Synonymous codon replacement also results in a change in the multifunctional regulatory and structural roles of resulting proteins.
There is, in fact, a significant enrichment of GC content (17% and 25% enrichments as per Pfizer and Moderna, respectively, as compared to SARS-CoV-2) as a result of the codon optimization that was done, and “this can lead to disease-associated cellular pathologies involving G4-quadruplexes” linked to prion diseases. Increased GC content significantly alters mRNA secondary structure as well, and this can also lead to ribosomal pausing or stalling.

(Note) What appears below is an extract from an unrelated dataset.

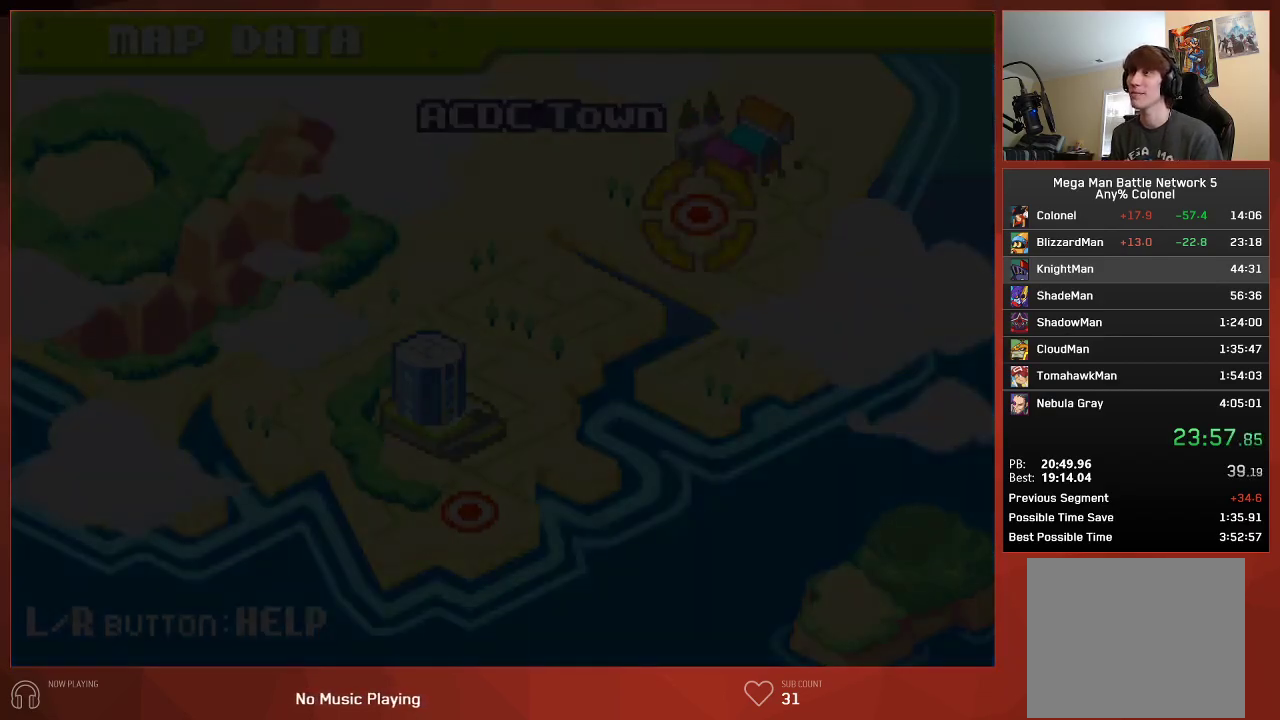
{"buttons": ["CIRCLE", "DPAD_DOWN", "DPAD_RIGHT"], "left_stick": "center", "right_stick": "center", "events": [[250, "DPAD_DOWN", "down"], [250, "DPAD_RIGHT", "down"]]}
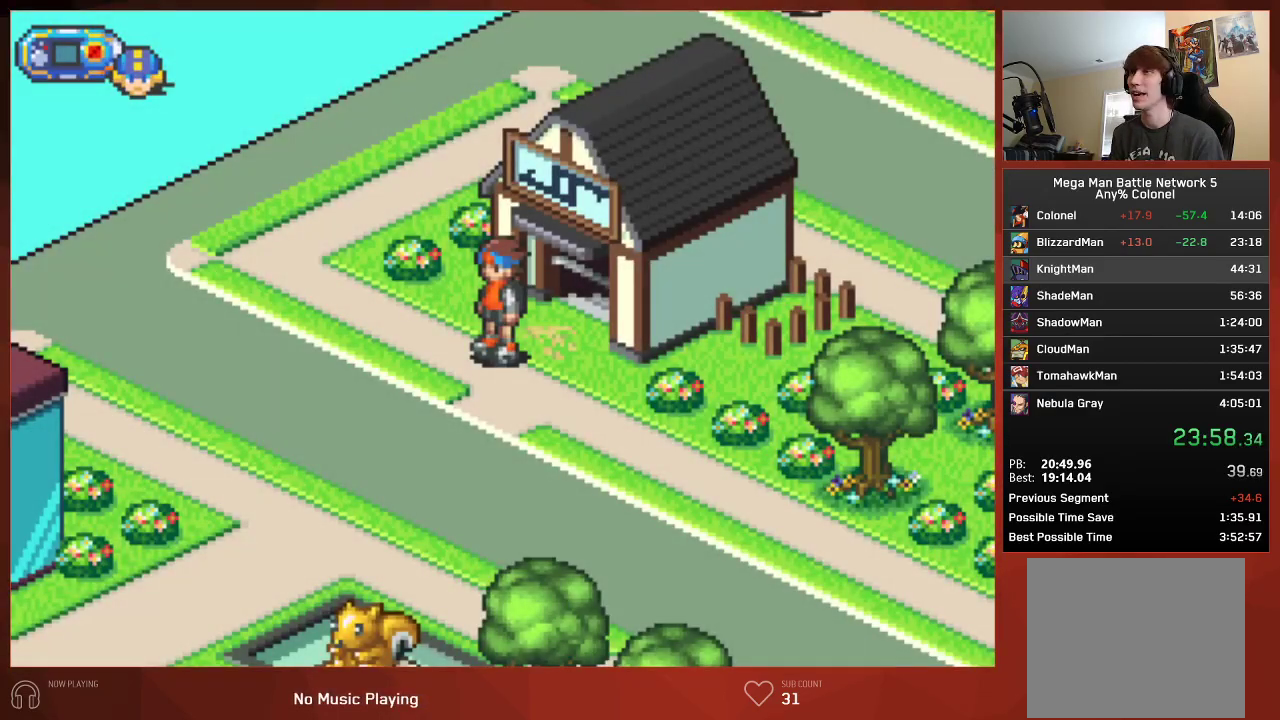
{"buttons": ["CIRCLE", "DPAD_DOWN", "DPAD_RIGHT"], "left_stick": "center", "right_stick": "center", "events": []}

In addition to problems anticipated with codon optimization, the replacement of all of the Uridines to N1-methylpseudoridines in the mRNA used for the production of the COVID-19 injectable products lends to higher infidelity translation of proteins. The authors claim that slippery sequences – long runs of N1-methylpseudoridines – induce frameshifting whereby the ribosome simply slips over these sequences to shift the reading frame to produce entirely different proteins. According to their findings, this happened about 8% of the time. If we contextualize this finding to the in vivo human setting, the numbers of aberrant proteins that might be being produced is staggering.
A University of Cambridge write-up entitled Researchers redesign future mRNA therapeutics to prevent potentially harmful immune responses was also penned. The take-home message from this summary was that the modified mRNA COVID-19 product platform can be rescued by simply ameliorating the slippery sequences responsible for the frame-shifting, by targeting them and mutating the slippery codons.
I would not recommend sliding down this very slippery sequence slope.
A note on on- and off-target protein production
I can think of at least two potentially looming problems pertaining to protein production in the context of the COVID-19 modified mRNA products.
- On-target proteins being produced with high fidelity
- Off-target proteins being produced with low fidelity
The potential for amyloidogenic protein production is present in the context of on-target protein production. It has been shown that a conserved coronavirus spike protein peptide forms amyloid nano-structures and hydrogels under pH-dependent (pH = 4) conditions. It has also been shown that a molecular mechanism for potential amyloidogenesis of SARS-CoV-2 S-protein in humans is facilitated by endoproteolysis by neutrophil elastase.
Figure 1 demonstrates that there are at least 8 amyloidogenic peptides in the spike protein as per the BNT162b2 code. My concern is that in the context of high fidelity translation, at least one of these peptides are produced and cleaved into amyloidogenic peptides to induce proteinopathy. The degree and type of damage will depend on the locations of proteins being produced.
An even more recent preprint paper published online on December 9, 2023, demonstrates spontaneous formation of the amyloid-like self-assembling nanostructures of spike and N proteins that might induce proteinopathy or amyloidosis. This means that it’s possible that spike proteins produced in the human setting might be forming amyloids to induce neurodegeneration and other pathologies.
The potential for aberrant protein production is also present in the context of off-target protein production as per the newly published Nature paper referenced above. The authors show that off-target proteins are being produced in the context of the COVID modified mRNA shots due to out-of-frame translation. This so-called ‘frameshifting’ is likely enhanced by the combination of codon optimization and the replacement of Uridines to N1-methylpseudouridines.
The fact that off-target proteins are being produced is very concerning. These proteins could induce an unintended immune response against proteins leading to autoimmunity, especially in the context of chimeric spike-human peptides.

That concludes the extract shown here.